Brielle arched a brow. “Hello to you too.”

“You thought about it.”

“I did.”

“And?”

She walked to his desk, dropped the business card on it, and met his gaze.

“I’ll do it.”

He didn’t flinch. Didn’t blink. Just nodded, reached into a drawer, and pulled out a black folder.

“The contract,” he said. “Read it. Understand every word before you sign.”

She sat down across from him and flipped it open. His tone was detached. Professional. Like he was closing a merger—not planning a year-long marriage.

TERMS & CONDITIONS

– One-year marital agreement.

– No physical or emotional entanglements permitted.

– Appearances at social events required.

– Shared residence mandatory.

– Monthly allowance of $20,000, with additional living expenses covered.

– Termination clause available only with mutual consent.

She skimmed, brows lifting slightly. “You really went all in on this, huh?”

“I don’t take risks without control.”

“You do realize marriage isn’t usually considered a controlled environment?”

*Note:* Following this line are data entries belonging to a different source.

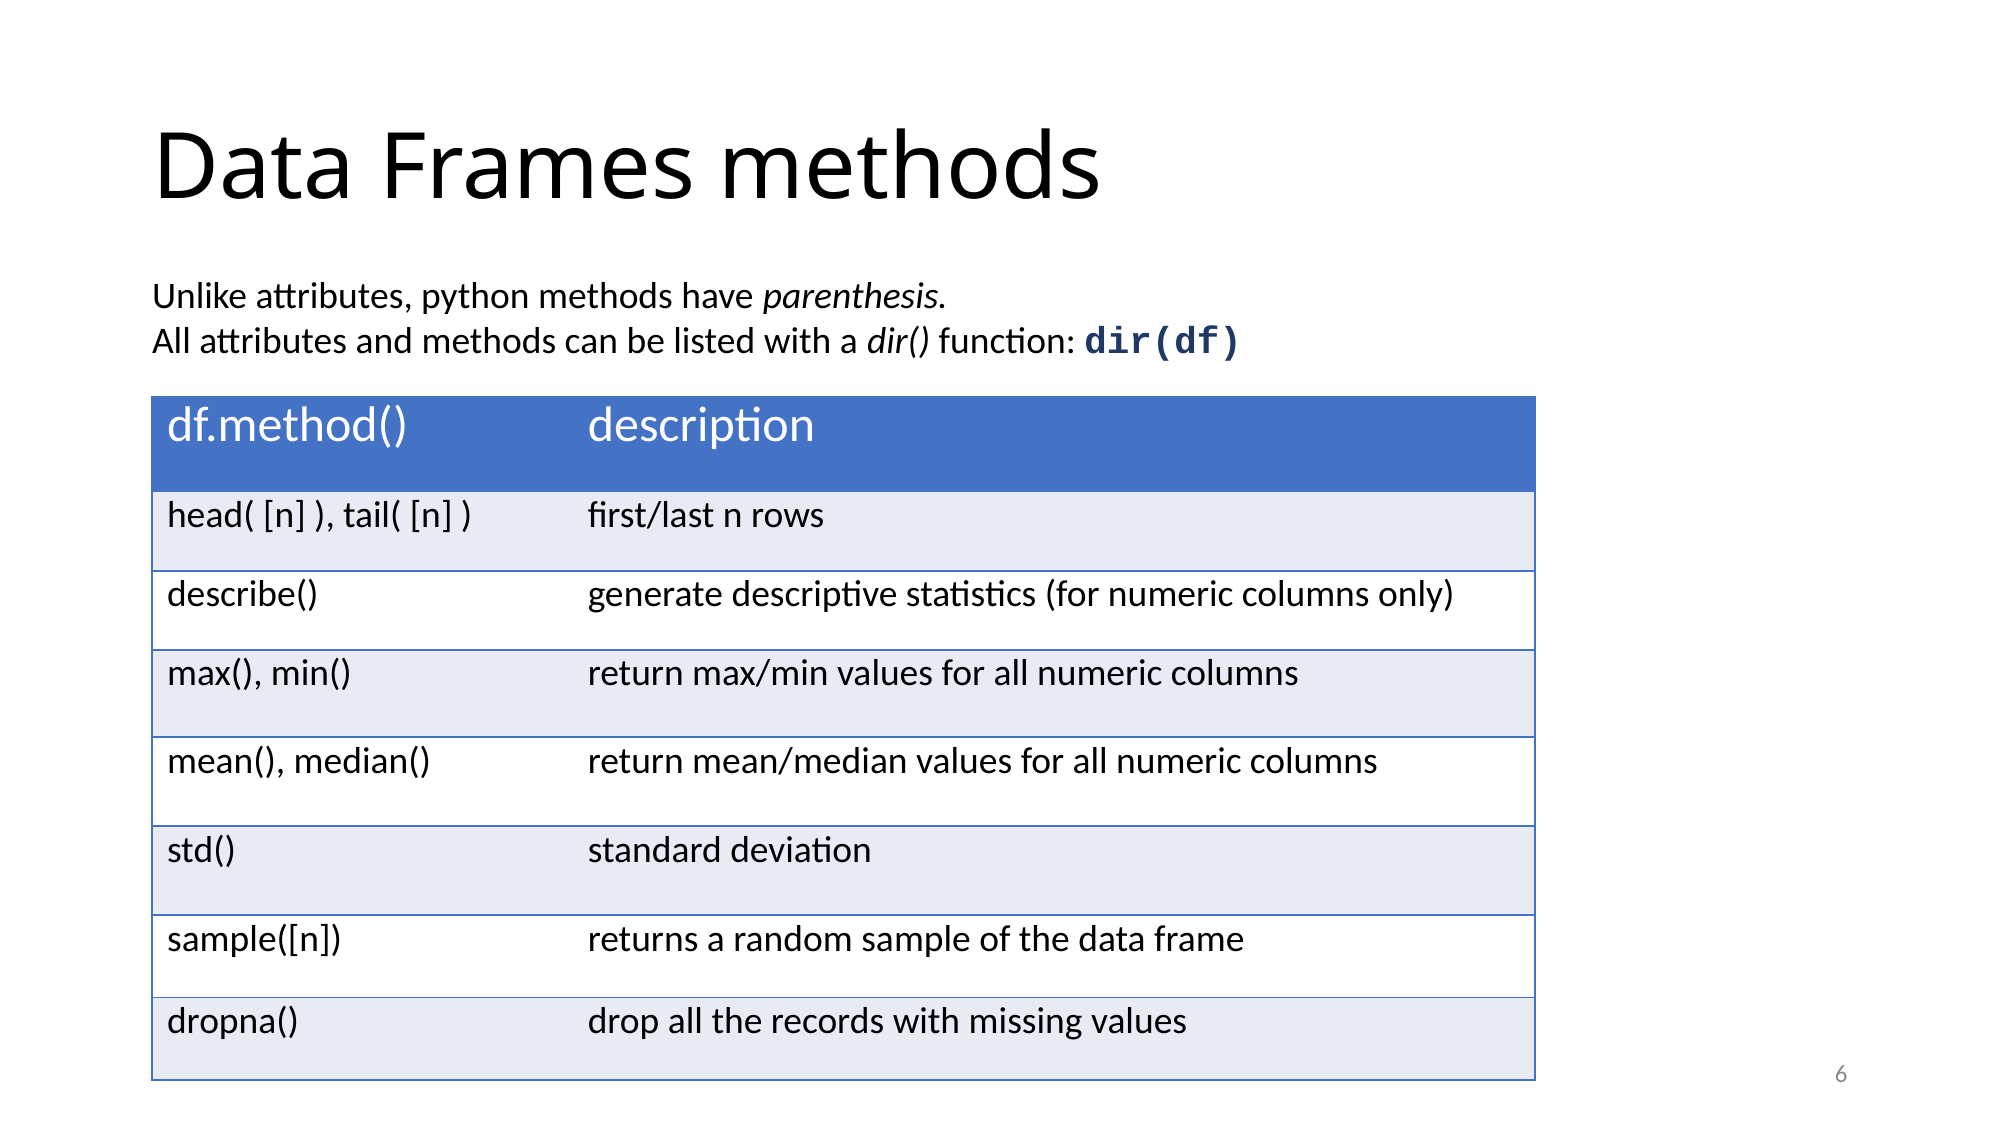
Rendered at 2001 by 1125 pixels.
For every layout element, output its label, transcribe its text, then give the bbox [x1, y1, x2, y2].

table_header df.method() [153, 398, 573, 491]
title Data Frames methods [137, 59, 1863, 278]
table_cell std() [153, 827, 573, 914]
table_cell max(), min() [153, 651, 573, 736]
table_cell standard deviation [573, 827, 1534, 914]
table_cell describe() [153, 572, 573, 649]
table_cell drop all the records with missing values [573, 998, 1534, 1079]
table_cell head( [n] ), tail( [n] ) [153, 492, 573, 570]
text_box Unlike attributes, python methods have parenthesis. All attributes and methods can be listed with a dir() function: dir(df) [137, 264, 1366, 369]
slide_number 6 [1412, 1042, 1863, 1103]
table_cell return max/min values for all numeric columns [573, 651, 1534, 736]
table_cell generate descriptive statistics (for numeric columns only) [573, 572, 1534, 649]
table_cell return mean/median values for all numeric columns [573, 738, 1534, 825]
table_cell first/last n rows [573, 492, 1534, 570]
table_cell returns a random sample of the data frame [573, 916, 1534, 997]
table_header description [573, 398, 1534, 491]
table_cell sample([n]) [153, 916, 573, 997]
table_cell dropna() [153, 998, 573, 1079]
table_cell mean(), median() [153, 738, 573, 825]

“That’s why this isn’t really a marriage.”

He handed her a pen. “You sign, and everything you need becomes yours tomorrow.”

She hesitated. Her hand hovered.

Then she thought of her brother. Of the way he smiled even when he was in pain. Of the bills she couldn’t pay. Of the dreams she’d buried under guilt and exhaustion.

She signed.

With one sharp stroke of ink, she sold her freedom. For money. For family. For a chance to breathe.

When she looked up, Alexander was already putting the file away.

“That’s it?” she asked. “No handshake, no ring, no… welcome to your fake life?”

He glanced at her, voice dry. “We’ll schedule the wedding for Friday.”

“Seriously?”

He stood, adjusting his watch. “You wanted time to think. I gave it. Now I expect results.”

“Do all your business deals involve women in white dresses?”

His mouth twitched. “Only the ones that need to look convincing.”

As she left the office, the reality of it all began to set in.

She was about to marry a man who looked at her like a solution.

Not a person.

And yet, for reasons she couldn’t explain, some part of her whispered:

This won’t go the way either of you planned.